Hmm.  Yes, I think so.  In any event, we agree that Lou Gold forged one!

>Let me see if I understand you correctly. I don't understand your emphasis
>on the importance of the tryst, but we agree, I think, that it *was* a
>consensual sexual encounter, not rape. Whiskey loosened the tongues of the
>seven men and Kate overheard them talking about what they had been doing
>down by Sugar Creek to get their boots muddy. Later, when one of the men (I
>think Quantrill himself to have been the least likely of the seven)
>encountered her alone, she took "him to the haymow, and bribed him with such
>talk as she knew how to make, and kisses and more. She was not that ugly a
>woman by moonlight." She used sexual bribery in an attempt to pump him for
>more detailed information than she had overheard earlier about what they had
>buried in the creek. Am I right so far?
>
>What was it that so peaked her interest that she was willing to trade sex
>for information about it, if it wasn't treasure? If it was treasure, then
>why is your position (above) "Q's Gold: not there"? Wasn't that the whole
>point of the tryst? Wasn't it to stash his gold that Quantrill ever came
>near the Mill place in the first place?

Hmmm, that's interesting.  I'm not certain as to Kate's plotting and/or
desires: I am only certain that the event happened (to counter your
insistance that it is pure fantasy). I admit that she seems at least
semi-consenting, but this takes place in a very coercive environment, and
in any event, even if she did plot and all that, she would imply or insist
later that it was rape.  So her cover story will always be that it was rape.

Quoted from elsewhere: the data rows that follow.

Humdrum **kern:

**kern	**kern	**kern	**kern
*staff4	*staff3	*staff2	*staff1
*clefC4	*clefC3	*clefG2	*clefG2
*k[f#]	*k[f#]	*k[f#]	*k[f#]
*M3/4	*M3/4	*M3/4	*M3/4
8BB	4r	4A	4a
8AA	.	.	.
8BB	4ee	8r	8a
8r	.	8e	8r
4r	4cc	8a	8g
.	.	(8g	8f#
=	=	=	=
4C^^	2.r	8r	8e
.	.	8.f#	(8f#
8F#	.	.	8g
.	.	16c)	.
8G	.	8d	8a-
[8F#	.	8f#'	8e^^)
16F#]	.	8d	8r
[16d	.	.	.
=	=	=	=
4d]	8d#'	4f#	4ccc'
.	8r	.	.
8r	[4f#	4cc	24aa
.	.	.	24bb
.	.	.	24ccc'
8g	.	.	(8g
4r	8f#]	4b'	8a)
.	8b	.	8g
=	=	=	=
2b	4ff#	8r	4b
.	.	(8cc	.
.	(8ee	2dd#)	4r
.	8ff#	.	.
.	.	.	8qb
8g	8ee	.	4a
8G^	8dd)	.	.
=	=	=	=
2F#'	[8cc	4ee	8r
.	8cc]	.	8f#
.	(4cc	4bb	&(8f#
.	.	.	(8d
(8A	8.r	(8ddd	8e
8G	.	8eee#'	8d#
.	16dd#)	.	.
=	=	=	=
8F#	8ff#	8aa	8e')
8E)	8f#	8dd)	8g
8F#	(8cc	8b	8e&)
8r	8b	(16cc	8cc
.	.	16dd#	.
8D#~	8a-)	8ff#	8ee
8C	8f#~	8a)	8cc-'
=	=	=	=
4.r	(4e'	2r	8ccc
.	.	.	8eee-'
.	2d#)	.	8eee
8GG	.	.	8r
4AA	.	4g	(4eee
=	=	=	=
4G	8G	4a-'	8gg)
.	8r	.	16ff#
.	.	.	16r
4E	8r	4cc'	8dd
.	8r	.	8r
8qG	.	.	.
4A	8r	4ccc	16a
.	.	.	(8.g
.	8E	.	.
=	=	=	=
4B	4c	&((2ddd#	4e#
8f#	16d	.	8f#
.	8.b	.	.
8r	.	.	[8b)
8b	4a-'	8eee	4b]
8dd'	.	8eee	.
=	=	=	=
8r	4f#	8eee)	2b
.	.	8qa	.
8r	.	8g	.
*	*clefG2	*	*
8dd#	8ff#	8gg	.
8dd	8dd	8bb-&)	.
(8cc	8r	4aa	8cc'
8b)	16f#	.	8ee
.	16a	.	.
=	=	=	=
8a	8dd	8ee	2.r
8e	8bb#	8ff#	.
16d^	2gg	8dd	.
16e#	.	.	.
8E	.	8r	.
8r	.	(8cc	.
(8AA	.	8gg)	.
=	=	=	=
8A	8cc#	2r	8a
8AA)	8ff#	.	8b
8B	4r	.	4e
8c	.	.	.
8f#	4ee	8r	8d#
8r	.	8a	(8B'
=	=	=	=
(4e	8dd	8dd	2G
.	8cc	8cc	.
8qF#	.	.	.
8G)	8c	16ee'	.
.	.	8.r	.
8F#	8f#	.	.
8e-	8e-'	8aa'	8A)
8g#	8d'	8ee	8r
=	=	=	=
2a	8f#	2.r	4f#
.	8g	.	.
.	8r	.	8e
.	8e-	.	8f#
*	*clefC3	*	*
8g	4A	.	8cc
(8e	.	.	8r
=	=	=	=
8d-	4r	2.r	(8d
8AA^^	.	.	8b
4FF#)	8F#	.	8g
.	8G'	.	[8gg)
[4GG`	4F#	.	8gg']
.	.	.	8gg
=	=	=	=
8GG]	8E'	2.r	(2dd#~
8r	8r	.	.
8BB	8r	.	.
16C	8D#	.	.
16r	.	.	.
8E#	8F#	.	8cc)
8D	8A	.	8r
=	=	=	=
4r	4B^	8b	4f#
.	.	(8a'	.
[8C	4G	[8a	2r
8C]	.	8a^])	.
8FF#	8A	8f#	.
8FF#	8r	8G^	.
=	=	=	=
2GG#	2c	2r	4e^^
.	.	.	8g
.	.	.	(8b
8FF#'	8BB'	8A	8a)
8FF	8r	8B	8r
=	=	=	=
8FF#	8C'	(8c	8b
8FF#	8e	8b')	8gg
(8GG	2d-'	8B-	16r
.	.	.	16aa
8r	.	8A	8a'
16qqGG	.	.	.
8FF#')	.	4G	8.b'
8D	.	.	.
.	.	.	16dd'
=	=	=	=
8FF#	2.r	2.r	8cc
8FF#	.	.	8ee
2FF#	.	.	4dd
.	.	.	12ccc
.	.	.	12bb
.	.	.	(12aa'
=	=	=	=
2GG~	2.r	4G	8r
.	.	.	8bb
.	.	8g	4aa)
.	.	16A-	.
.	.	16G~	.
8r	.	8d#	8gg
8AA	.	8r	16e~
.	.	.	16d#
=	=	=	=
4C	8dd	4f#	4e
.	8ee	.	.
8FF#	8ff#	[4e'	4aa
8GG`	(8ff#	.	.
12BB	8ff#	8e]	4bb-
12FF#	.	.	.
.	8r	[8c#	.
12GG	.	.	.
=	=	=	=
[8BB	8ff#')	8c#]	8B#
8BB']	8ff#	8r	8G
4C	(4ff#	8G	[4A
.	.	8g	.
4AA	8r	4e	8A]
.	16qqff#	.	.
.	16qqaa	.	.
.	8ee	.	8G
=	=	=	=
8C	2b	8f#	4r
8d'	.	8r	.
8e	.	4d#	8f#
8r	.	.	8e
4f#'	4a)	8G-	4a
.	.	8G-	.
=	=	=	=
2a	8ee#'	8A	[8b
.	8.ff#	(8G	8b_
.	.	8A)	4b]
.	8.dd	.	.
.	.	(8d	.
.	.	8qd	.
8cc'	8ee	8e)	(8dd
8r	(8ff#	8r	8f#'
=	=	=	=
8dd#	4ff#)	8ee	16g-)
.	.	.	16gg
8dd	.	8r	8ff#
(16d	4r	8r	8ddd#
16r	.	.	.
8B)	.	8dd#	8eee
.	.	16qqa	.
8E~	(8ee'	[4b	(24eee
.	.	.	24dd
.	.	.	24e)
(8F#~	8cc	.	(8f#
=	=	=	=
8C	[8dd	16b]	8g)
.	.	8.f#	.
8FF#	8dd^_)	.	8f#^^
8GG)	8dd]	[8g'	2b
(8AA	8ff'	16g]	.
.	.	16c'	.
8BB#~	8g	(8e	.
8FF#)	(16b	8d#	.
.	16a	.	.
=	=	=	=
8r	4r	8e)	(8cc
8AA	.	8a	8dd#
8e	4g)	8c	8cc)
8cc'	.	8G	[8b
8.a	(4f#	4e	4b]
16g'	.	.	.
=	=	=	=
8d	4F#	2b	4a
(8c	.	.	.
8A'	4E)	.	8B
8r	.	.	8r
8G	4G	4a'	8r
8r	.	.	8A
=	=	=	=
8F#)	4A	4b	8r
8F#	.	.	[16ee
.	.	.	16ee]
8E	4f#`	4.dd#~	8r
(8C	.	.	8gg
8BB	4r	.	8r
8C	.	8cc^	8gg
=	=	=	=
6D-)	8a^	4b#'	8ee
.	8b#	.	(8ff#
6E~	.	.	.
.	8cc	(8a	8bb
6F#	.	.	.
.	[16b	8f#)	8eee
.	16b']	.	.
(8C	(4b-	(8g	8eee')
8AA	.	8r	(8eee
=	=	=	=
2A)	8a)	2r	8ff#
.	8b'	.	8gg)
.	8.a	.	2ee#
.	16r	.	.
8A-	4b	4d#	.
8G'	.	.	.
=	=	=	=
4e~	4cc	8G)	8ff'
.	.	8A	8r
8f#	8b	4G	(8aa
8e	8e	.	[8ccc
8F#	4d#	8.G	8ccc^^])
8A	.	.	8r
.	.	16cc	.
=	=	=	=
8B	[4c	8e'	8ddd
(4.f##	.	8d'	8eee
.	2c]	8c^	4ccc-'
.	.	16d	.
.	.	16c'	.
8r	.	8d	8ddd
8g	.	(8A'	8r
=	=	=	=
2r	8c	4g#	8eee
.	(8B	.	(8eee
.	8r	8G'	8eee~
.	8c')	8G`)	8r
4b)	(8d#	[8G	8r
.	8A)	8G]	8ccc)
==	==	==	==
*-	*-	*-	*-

I mean, Q's men were really scary!  The raid on Lawrence, Kansas was really
horrible!  This isn't some sort of "Indecent Proposal," where Robert softy
Redford will pay a guy a million bucks to romp in the hay with the guy's
wife: this is a hostage situation where the terrorists are known to have
executed men who had become no longer useful!  Kate's choice at one level,
at least, is to offer her body to save Mr. Mill and her husband Sean.

Which is why I think it was Quantrill in the hay.  If Kate is going to make
such a play (for either life or for gold) she should aim for the top.

Poking around on the internet turns up a few more interesting tidbits on
Quantrill:

1) The raid on Lawrence was on Aug 19, 1863.  The cash part of the loot
taken was somewhere around $250,000, according to newspaper reports of the
time.  After the raid they wintered in Texas.

2) Q was supposedly secretly married to Sarah "Kate" King in 1863, before
the raid. Sarah was around 15 years old and her parents disapproved of her
marrying so young, hence the need for secrecy.

3) Sarah King also went by the name of "Kate Clarke" (Q's mother's maiden
name was Clarke).

4) Q was shot in 1865 and died of the wounds.  After a deathbed conversion
to Catholicism, he left $800 for his burial, with the remainder to be sent
to Kate King/Clarke.  Q was buried in old Portland Catholic Cemetary at
Louisville, Kentucky.  The priest sent the remaining $500 to Kate
King/Clarke.

5) Q had some kind of sex appeal.  The raid on Lawrence was foreshadowed by
women being imprisioned for helping Q; later a town-woman who was riding
around during the raid was seen as either a heroine or a traitoress; Sarah
"Kate" King/Clarke was said to ride with the gang at times.

Well now!  That whole "call me Kate" thing raises all sorts of weird echos
with the text of 1863 events in PEACE.  As does the "secret marriage" at
around the time of the raid, and several other items that I won't belabor
since it will take us off the immediate track.